Race 1 at the Rome circuit was especially hard for the Swiss Team drivers as they started in the middle of the pack following the problems they had in qualifying. There was also the disadvantage they faced compared to the other cars after the recent regulation changes regarding the technical spec.
After a lightning fast start by Vitantonio Liuzzi’s Caal Racing Mercedes C63 AMG, the superiority of the Audi RS5 came through as Johan Kristoffersson (Kms), Thomas Schoffler (Mtm) and Gianni Morbidelli (Audi Sport Italia) soon moved up to occupy the top three slots. On lap two Kristoffersson posted the fastest lap of 1'40"565 to bring his lead to 5"2 by lap 4. He was in great form as none of his rivals had managed to dip below 1'42"1.

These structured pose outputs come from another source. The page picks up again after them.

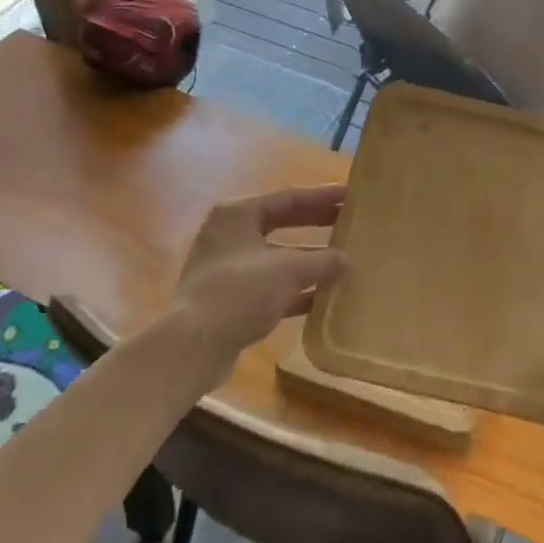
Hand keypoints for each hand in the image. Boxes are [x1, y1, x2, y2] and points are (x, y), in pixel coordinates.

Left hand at [170, 185, 346, 384]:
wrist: (193, 347)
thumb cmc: (240, 292)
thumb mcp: (289, 270)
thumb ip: (323, 261)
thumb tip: (347, 260)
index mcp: (238, 214)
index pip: (288, 198)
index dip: (322, 197)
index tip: (350, 196)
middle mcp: (229, 235)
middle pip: (282, 223)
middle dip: (316, 224)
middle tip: (349, 222)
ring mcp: (227, 268)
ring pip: (277, 256)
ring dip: (308, 259)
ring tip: (343, 259)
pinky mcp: (229, 298)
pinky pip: (270, 284)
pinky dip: (295, 288)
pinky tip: (322, 295)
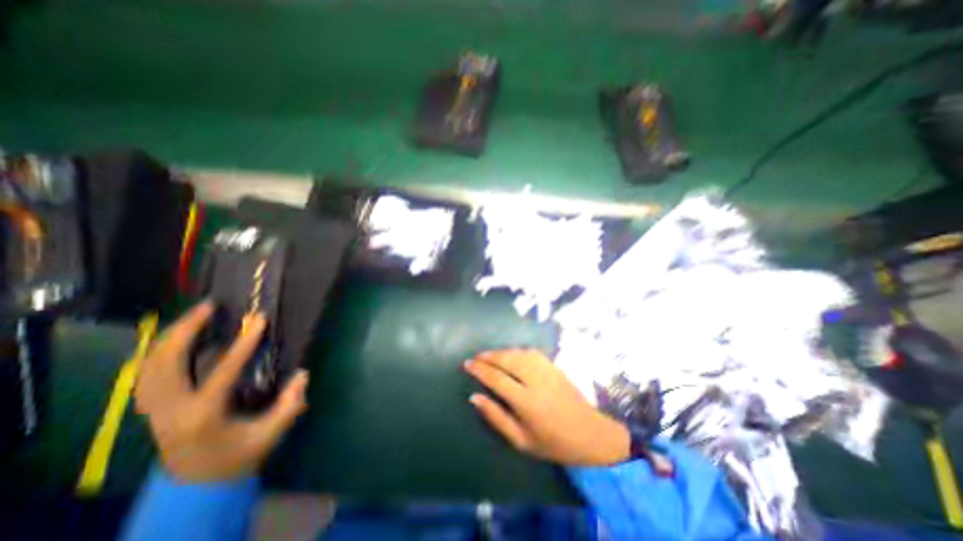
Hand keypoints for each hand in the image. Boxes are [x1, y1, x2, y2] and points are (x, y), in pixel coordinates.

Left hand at [133, 303, 307, 482]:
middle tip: (209, 306)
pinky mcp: (154, 408)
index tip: (257, 320)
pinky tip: (175, 339)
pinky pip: (147, 373)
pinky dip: (158, 352)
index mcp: (203, 416)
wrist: (197, 485)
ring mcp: (156, 409)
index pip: (222, 372)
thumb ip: (290, 405)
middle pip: (166, 363)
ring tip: (193, 316)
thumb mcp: (270, 434)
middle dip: (186, 330)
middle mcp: (171, 410)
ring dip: (170, 337)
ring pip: (150, 366)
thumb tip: (303, 374)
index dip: (243, 344)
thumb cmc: (238, 457)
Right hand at [463, 349, 628, 467]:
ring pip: (518, 353)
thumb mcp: (521, 440)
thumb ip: (496, 417)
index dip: (480, 370)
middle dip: (488, 356)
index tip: (467, 364)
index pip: (496, 379)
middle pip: (507, 360)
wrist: (591, 434)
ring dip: (501, 352)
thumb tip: (475, 397)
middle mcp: (536, 380)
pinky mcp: (554, 366)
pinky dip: (516, 351)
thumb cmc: (553, 443)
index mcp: (526, 402)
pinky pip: (530, 352)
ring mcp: (547, 370)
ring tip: (488, 355)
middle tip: (475, 357)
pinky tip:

Even though he was slowed down by a crash ahead of him, Fisichella still managed to move into eighth place by making the most of mistakes made by other drivers. He was especially helped by the shunt involving Morbidelli and Liuzzi while they were chasing third, a clash that cost the Audi driver a drive-through. As it turned out, the incident could have been even costlier to Fisichella as a section of Liuzzi’s damaged rear bumper got caught under the nose of his Quattroporte Evo. Luckily the Maserati’s drive wasn’t hampered and the ex-F1 driver managed to close in on the leading group thanks to his careful management of the tyres. Finishing eighth gave Fisichella first spot in Race 2.
Mauro Cesari made a great comeback from thirteenth to tenth. Like Fisichella, he benefited from other drivers’ errors and technical problems but, despite having only limited racing pedigree, his overtaking moves on Caldarola and Pigoli stood out. He was also consistently quick, posting a best lap only .034 slower than his team mate’s.